▶ _EXERCISE PROMPT_
The required output is the line containing "left ankle: (138, 159)" followed by every later line through the end of the data, all reproduced exactly.

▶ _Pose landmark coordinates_
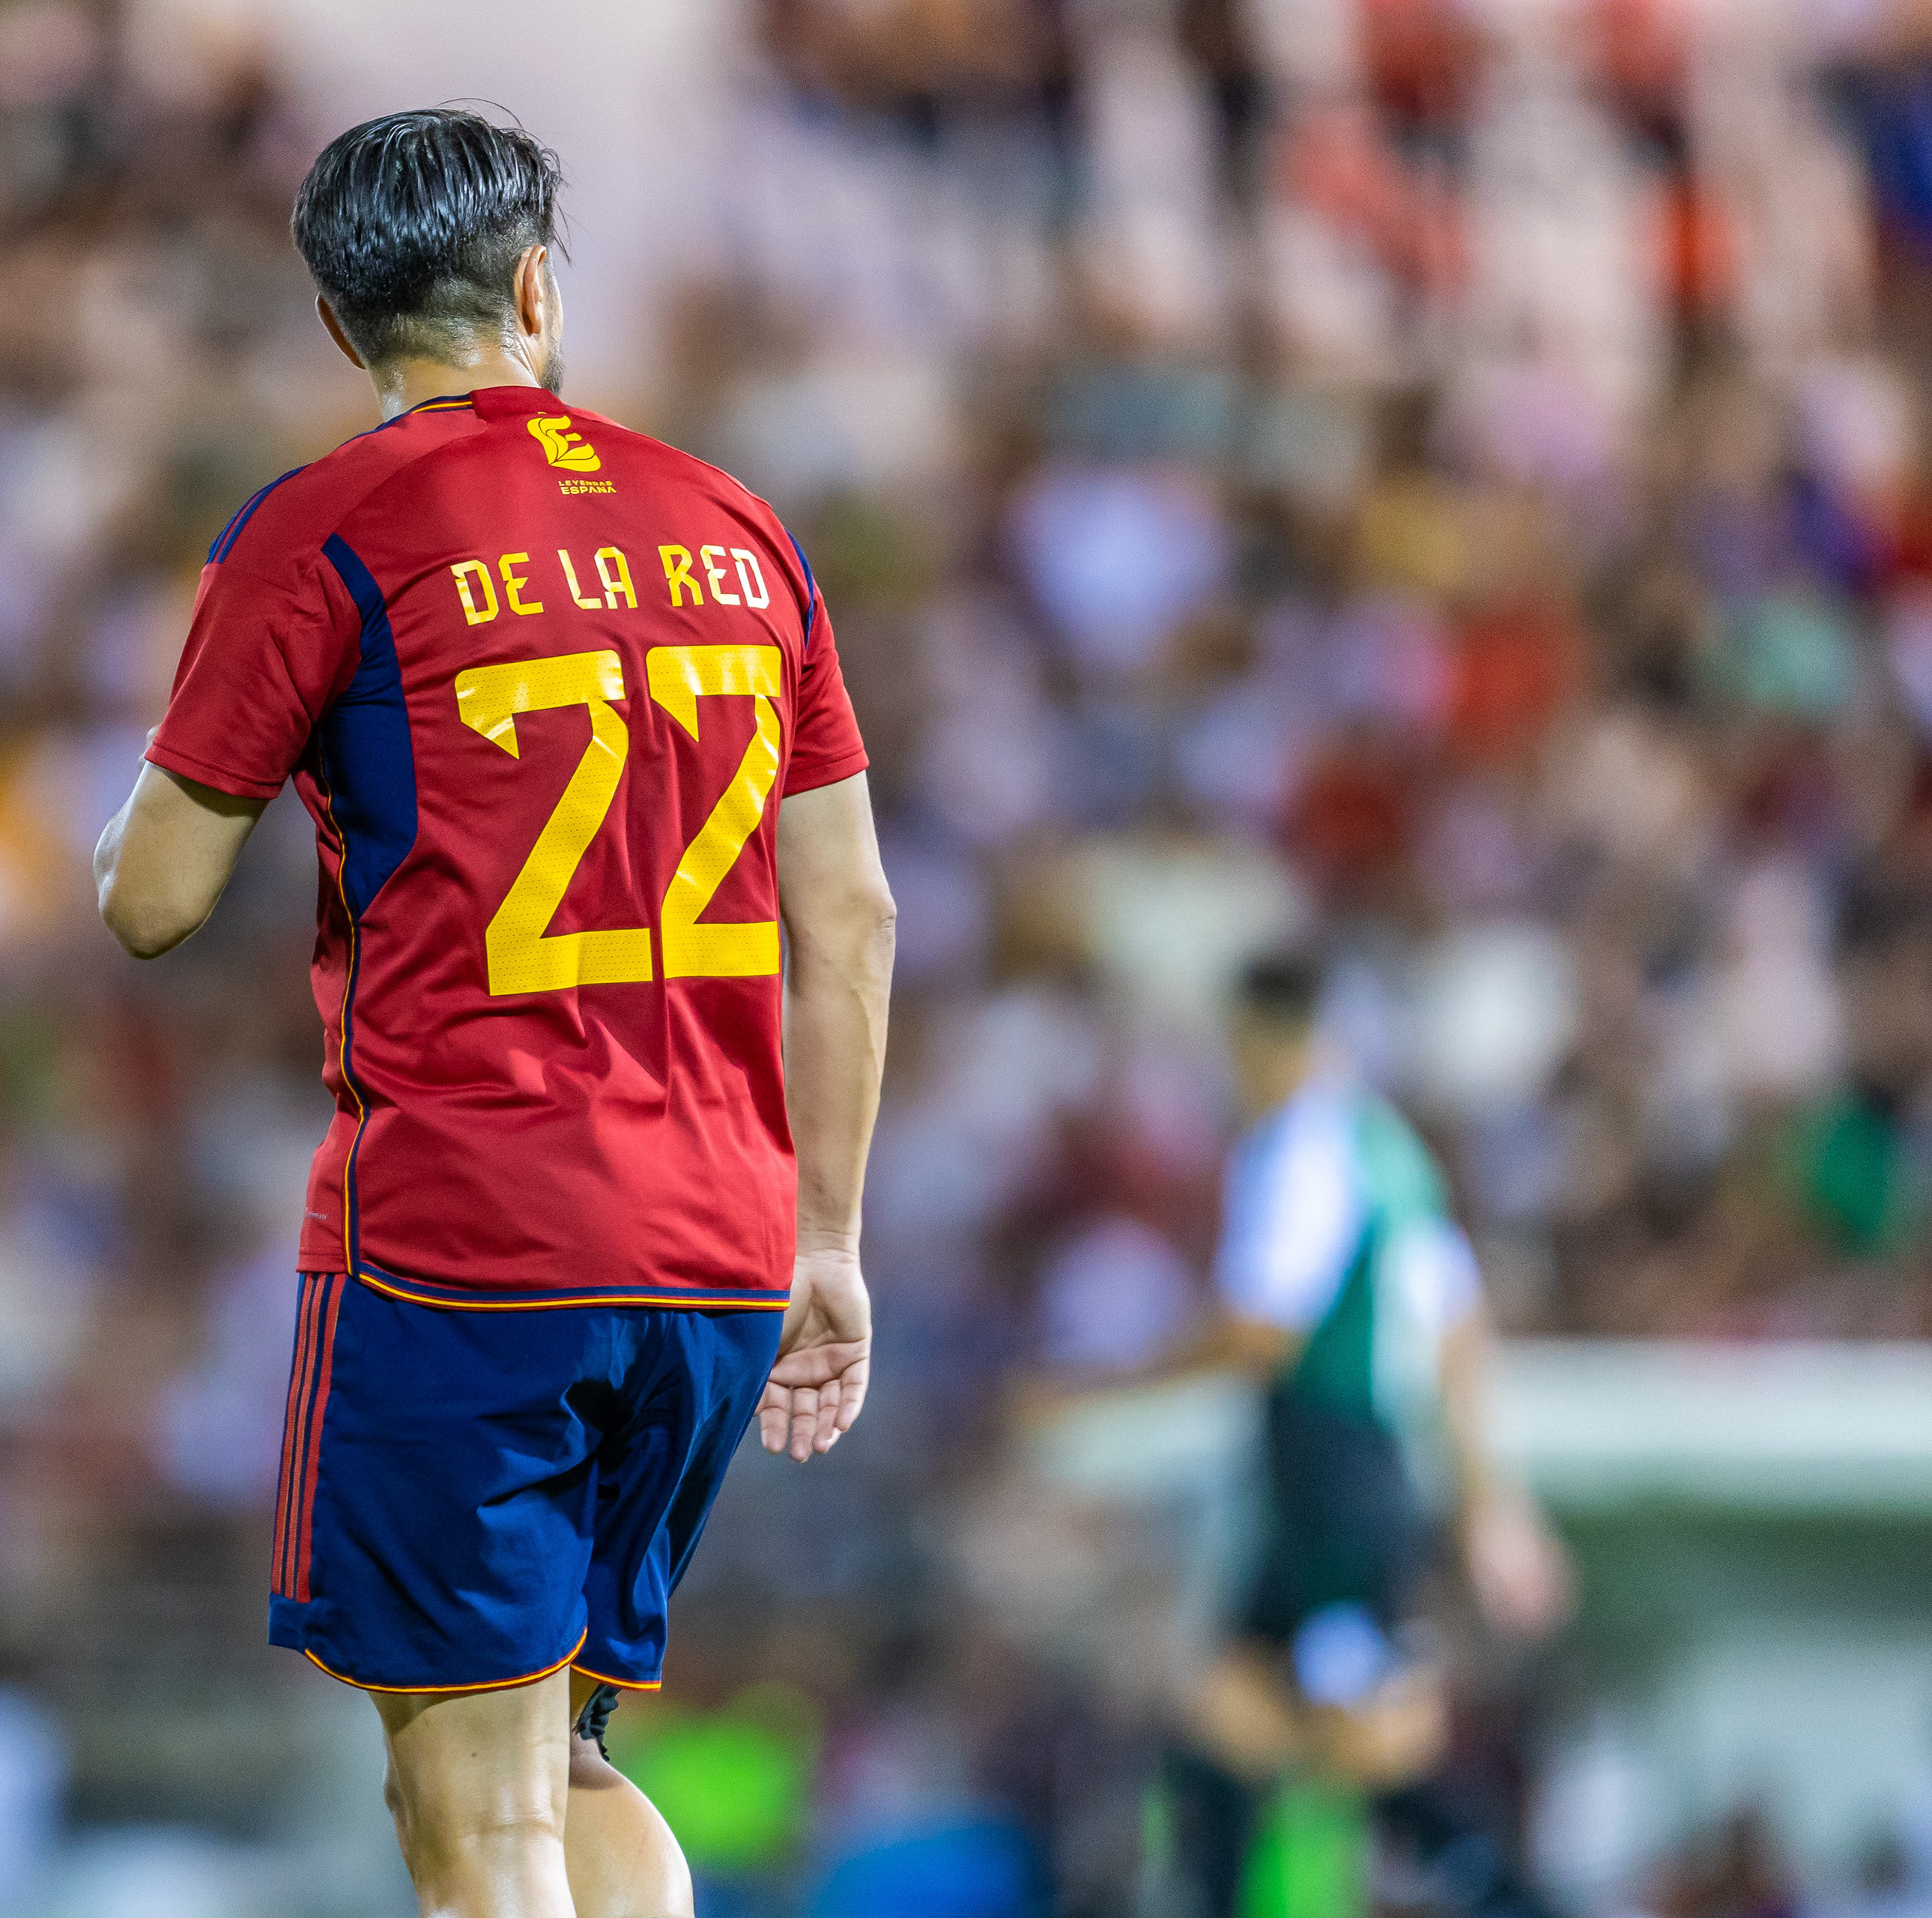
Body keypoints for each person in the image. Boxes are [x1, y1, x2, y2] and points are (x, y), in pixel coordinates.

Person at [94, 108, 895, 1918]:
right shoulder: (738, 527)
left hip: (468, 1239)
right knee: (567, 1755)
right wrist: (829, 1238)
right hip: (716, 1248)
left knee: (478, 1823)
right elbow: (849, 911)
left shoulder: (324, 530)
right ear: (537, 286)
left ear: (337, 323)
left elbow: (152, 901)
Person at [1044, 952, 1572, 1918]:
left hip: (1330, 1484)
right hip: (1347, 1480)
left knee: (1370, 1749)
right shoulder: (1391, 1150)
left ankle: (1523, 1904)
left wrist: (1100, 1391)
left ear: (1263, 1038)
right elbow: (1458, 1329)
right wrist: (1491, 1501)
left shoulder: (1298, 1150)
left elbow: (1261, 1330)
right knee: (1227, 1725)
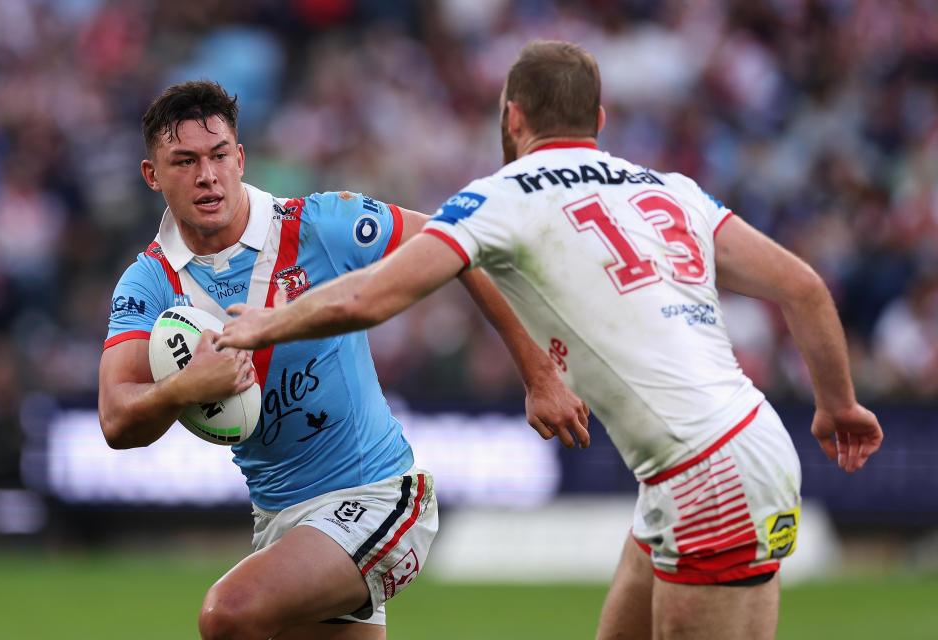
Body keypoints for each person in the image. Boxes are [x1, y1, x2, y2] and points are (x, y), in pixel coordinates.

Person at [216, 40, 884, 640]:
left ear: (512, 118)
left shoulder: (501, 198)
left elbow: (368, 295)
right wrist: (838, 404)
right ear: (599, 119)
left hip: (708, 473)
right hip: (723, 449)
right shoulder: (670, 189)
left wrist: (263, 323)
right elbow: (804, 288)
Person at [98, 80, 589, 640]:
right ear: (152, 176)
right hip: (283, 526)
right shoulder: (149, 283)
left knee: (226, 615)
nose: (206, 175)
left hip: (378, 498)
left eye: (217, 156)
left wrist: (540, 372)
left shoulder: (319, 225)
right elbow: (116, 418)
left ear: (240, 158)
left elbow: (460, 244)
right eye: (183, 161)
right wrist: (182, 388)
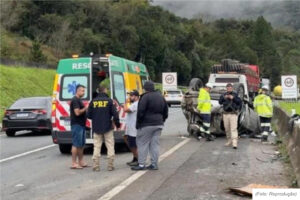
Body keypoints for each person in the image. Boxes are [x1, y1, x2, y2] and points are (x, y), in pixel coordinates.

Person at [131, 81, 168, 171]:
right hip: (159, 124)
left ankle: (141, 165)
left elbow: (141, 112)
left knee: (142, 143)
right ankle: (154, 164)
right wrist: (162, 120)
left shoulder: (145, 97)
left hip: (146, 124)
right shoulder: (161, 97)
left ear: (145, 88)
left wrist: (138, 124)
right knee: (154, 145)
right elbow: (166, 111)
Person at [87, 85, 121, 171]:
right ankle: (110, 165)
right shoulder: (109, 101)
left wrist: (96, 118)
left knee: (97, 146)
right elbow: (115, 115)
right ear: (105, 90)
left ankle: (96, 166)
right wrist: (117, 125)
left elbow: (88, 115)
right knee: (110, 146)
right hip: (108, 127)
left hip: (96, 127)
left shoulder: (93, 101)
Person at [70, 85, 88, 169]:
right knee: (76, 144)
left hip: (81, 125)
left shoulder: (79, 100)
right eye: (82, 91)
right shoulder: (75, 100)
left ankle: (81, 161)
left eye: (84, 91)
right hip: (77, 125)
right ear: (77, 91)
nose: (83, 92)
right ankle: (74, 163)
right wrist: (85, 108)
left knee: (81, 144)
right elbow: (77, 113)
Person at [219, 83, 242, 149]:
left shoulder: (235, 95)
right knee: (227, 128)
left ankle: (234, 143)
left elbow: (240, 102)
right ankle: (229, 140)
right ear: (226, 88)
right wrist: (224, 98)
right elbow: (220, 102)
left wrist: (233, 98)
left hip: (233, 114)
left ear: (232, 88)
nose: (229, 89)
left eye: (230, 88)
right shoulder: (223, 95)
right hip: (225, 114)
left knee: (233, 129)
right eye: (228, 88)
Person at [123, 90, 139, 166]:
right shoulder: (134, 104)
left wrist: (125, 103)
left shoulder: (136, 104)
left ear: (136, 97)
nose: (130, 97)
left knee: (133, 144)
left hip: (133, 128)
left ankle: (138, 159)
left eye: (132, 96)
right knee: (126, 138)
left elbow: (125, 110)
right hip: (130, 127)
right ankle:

▶ _RESPONSE BOX_
left ankle: (138, 159)
left eye: (132, 96)
right knee: (126, 138)
left elbow: (125, 110)
right hip: (130, 127)
right ankle:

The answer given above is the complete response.